Kuznetsov's mole

Scientific classification
- Kingdom: Animalia
- Phylum: Chordata
- Class: Mammalia
- Order: Eulipotyphla
- Family: Talpidae
- Genus: Euroscaptor
- Species: E. kuznetsovi
- Binomial name: Euroscaptor kuznetsovi Zemlemerova, Bannikova, Lebedev, Rozhnov, & Abramov, 2016

= Kuznetsov's mole =

- Authority: Zemlemerova, Bannikova, Lebedev, Rozhnov, & Abramov, 2016

Species of mole

Kuznetsov's mole (Euroscaptor kuznetsovi) is a species of mammal in the family Talpidae. It is found in northern Vietnam and southern China. It was named after Russian mammalogist German V. Kuznetsov of the Russian Academy of Sciences.

== Taxonomy ==
E. kuznetsovi, alongside Orlov's mole (E. orlovi), was formerly considered a population of the long-nosed mole (E. longirostris), but a 2016 study found sufficient genetic divergence to split the populations as distinct species, with the Red River serving as the main geographical barrier leading to E. kuznetsovi's divergence.

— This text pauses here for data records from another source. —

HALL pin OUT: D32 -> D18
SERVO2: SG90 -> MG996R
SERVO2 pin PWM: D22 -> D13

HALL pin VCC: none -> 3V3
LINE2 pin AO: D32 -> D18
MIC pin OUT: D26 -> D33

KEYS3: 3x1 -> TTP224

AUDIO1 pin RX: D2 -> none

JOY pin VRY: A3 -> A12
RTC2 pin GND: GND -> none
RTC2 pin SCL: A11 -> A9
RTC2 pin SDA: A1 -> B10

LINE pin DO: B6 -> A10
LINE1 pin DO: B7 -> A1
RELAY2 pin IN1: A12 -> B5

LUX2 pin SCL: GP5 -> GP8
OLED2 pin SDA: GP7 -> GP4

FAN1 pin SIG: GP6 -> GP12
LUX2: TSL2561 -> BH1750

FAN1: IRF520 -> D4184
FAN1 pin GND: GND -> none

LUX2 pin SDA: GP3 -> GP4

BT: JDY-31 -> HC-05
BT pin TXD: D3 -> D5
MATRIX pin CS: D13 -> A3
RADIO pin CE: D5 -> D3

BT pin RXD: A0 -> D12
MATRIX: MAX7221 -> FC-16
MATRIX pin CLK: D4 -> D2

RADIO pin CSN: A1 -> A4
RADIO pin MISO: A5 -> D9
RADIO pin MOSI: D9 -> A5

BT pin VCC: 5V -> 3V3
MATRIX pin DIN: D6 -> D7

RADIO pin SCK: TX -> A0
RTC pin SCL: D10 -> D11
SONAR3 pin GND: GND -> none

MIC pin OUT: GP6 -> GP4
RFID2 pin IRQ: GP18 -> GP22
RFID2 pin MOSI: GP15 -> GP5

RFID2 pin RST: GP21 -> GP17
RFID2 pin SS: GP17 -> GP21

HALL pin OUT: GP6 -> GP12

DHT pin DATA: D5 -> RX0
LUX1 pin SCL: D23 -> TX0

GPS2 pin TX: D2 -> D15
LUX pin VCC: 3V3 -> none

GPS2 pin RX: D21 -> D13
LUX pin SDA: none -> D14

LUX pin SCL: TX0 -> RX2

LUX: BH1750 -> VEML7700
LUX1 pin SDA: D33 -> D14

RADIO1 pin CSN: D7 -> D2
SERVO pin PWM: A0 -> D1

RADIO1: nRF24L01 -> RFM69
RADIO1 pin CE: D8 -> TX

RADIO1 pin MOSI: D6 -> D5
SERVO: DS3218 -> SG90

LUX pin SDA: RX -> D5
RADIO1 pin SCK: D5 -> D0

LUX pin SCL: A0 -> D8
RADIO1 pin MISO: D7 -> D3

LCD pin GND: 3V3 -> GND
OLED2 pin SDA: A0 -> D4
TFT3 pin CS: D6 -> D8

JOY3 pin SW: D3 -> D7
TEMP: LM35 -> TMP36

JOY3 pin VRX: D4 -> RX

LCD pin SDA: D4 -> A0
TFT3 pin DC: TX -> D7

It is the sister species to E. orlovi.

== Distribution ==
It has been recorded from northeastern Vietnam in Vĩnh Phúc and Cao Bằng provinces, at elevations of 750 to 950 meters asl. A record from Guangxi in southeastern China also likely belongs to this species. It is found east of the Red River.

== Description ==
It is a large-sized mole comparable to E. longirostris and E. orlovi in size. Morphologically, it can be distinguished by its large, club-shaped tail, larger skull size, short molar rows, and wider rostrum.